Here are the key settings that we’ve consolidated based on the recommendations from LinkedIn and our own experience:
Kafka Broker IDs
Kafka identifies brokers in the cluster by using ID numbers. You can use any method you like to produce unique IDs. I adapted a math trick based on the hostname (“fqdn” — fully qualified domain name) to produce a unique ID that will be unique across all clusters and will stay the same as long as the host isn’t renamed. The Ruby code is a bit difficult to understand, but basically we’re converting the hostname to a large integer and then computing the modulus with a large prime number to reduce it to a 31-bit number. We don’t use 32-bit numbers because we’ve run into duplicates that way. Ascii characters have 8 bit boundaries and a 32-bit modulus would align with those boundaries. A prime number reduces the odds of such a “collision”.
$broker_id = inline_template(“<%= @fqdn.downcase.gsub(/[^a-z0-9]/,”).to_i(36)%(2**31 -1) %>”)
There is a not-too-subtle circular loop in the logging infrastructure that requires monitoring logs to operate smoothly and detect problems. Seasoned operations folks know that even the monitoring system needs to be monitored by something. We’ve noticed there are several logs that kafka produces and need to be watched. We ingest the logs and place them inside the kafka queues the same way that we monitor all our logs; if a Kafka server isn’t connected to the cluster, at least the cluster mates should be able to receive the logs. For your manual inspection, please pay attention to the following logs. Some of them are quite verbose with a lot of useless noise. There are several bugs that will, hopefully, be addressed in later versions.
TrueCar uses Nagios for monitoring and alerting of our Infrastructure in the datacenter. Included in the puppet module above, there are two critical checks that monitor the state of the kafka cluster and the topics.
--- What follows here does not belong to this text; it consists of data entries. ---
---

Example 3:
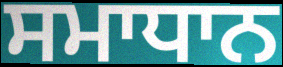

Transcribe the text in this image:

ਸਮਾਧਾਨ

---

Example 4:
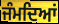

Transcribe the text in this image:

ਜੰਮਦਿਆਂ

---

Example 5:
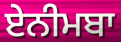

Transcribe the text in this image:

ਏਨੀਮਬਾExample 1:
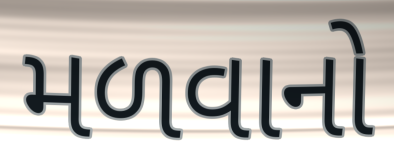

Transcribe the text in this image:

મળવાનો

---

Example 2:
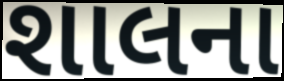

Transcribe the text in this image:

શાલના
The first command is “check_kafka_replication_state.sh”, which will execute the built-in Kafka topics command to look for any replication errors or problems. We haven’t seen many alerts from these checks because Kafka is fairly stable and there should be nothing wrong with the replication status unless a node is rebooted or goes offline for some reason.
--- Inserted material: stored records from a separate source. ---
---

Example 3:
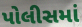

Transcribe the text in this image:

પોલીસમાં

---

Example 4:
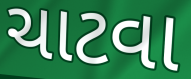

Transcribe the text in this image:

ચાટવા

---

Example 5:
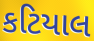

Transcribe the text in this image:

The second check is a consumer lag check that I extensively rewrote to run asynchronously. This nagios check will go through each topic and consumer group and alert if the topic lag is very large. This alert can be quite sensitive and you will need to tweak the settings on your monitoring system to make it work for your particular setup.
Operational Tasks and Debugging
There is a wonderful UI written by Quantified that is simply amazing for daily use and finding out what is going on with the Kafka topics. We’ve installed this Java program in each of the primary instances in our clusters to quickly identify any problems with queues, topics, consumers, and messages. This is a highly recommended tool. If you have a lot of consumers and partitions, make sure you are aware of the large DB size problem documented in issue #37.
I also highly recommend the Yahoo Kafka Manager. It is a tool we use extensively to configure topic partitions, balance loaded servers, monitor, and repair the health of the cluster. We add all of our clusters into one manager instance to manage all of our clusters from one UI.
There are some minor issues with the Yahoo tool: First, it requires the Play Framework which is a bit confusing if you’ve never used it and it pulls down a lot of dependencies from the internet at run time. Second, it also requires an environment variable or the program won’t even start. It’s mentioned in the documentation, but just to be clear, you must set the following variable each time you start the manager: ZK_HOSTS=”my.zookeeper.host.com:2181″
This is the first in a series of articles on using Kafka at TrueCar for logging. We’ve yet to cover, other uses for Kafka, how all of our logging infrastructure works together, and much more!